[TEXT BLOCK]

Imagine I have two objects
public class OrderLine : Identifiable<Guid>
{
[HasOne]
public Order Order {get;set;}
...
// other properties
}
public class Order : Identifiable<Guid>
{
[Attr]
public Guid CompanyId { get; set;}
[HasMany]
public ICollection<OrderLine> OrderLines {get; set;}
...
// other properties
}
I want to perform an implicit filtering (independent of the filter created by the frontend). I want to filter the OrderLines by the CompanyId
which is not directly on the object but is on the related parent object.
So I am implementing the OnApplyFilter(string existing filter)
, where I need the AttrAttribute
to create an expression, etc. (as described on the JsonApiDotnetCore web page).
public override FilterExpression? OnApplyFilter(FilterExpression? existingFilter)
{
// some initialization and Db fetching
AttrAttribute companyIdAttribute = ResourceType.Attributes
.Single(account => account.Property.Name == "Order.CompanyId");
//This does not work and I am wondering what to do...
// ...
// some logic
var exp = new ComparisonExpression(
ComparisonOperator.Equals,
new ResourceFieldChainExpression(companyIdAttribute),
new LiteralConstantExpression("some company id which signed user has access to"))

[/TEXT BLOCK]
[GIVEN INFORMATION]

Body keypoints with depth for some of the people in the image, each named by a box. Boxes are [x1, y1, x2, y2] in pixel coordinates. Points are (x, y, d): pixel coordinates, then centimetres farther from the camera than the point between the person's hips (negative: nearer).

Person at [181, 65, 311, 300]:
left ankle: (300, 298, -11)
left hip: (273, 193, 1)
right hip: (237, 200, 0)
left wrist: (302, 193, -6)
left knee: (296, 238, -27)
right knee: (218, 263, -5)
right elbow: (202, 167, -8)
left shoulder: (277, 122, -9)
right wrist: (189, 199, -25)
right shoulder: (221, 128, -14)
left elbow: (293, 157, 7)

[/GIVEN INFORMATION]

**WORK INSTRUCTIONS**
**A.** Could you quote word for word the portion of the post on filtering order lines by company ID that starts at the words containing "public override FilterExpression?" and ends with "what to do..."?
**B.** How would the post on filtering order lines by company ID go on after its final line? Write that continuation.

**RESPONSES**
**A.**
public override FilterExpression? OnApplyFilter(FilterExpression? existingFilter)
{
// some initialization and Db fetching
AttrAttribute companyIdAttribute = ResourceType.Attributes
.Single(account => account.Property.Name == "Order.CompanyId");
//This does not work and I am wondering what to do...

**B.**
// rest of the method checking the filter and returning the appended `existingFilter` by my
// custom filter
}
The attr lookup doesn't work because CompanyId has no [Attr] on it. But more importantly, what you're trying to do seems to be implementing multi-tenancy. There's a fully working implementation at https://github.com/json-api-dotnet/JsonApiDotNetCore/blob/master/test/JsonApiDotNetCoreTests/IntegrationTests/MultiTenancy/MultiTenancyTests.cs. In that sample, country codes are used to distinguish web shops, similar to the companyID you're using. The sample is built in such a way that tenants are always separated, which applies to both read and write endpoints. At its core, it uses an EF Core query filter (see the DbContext class).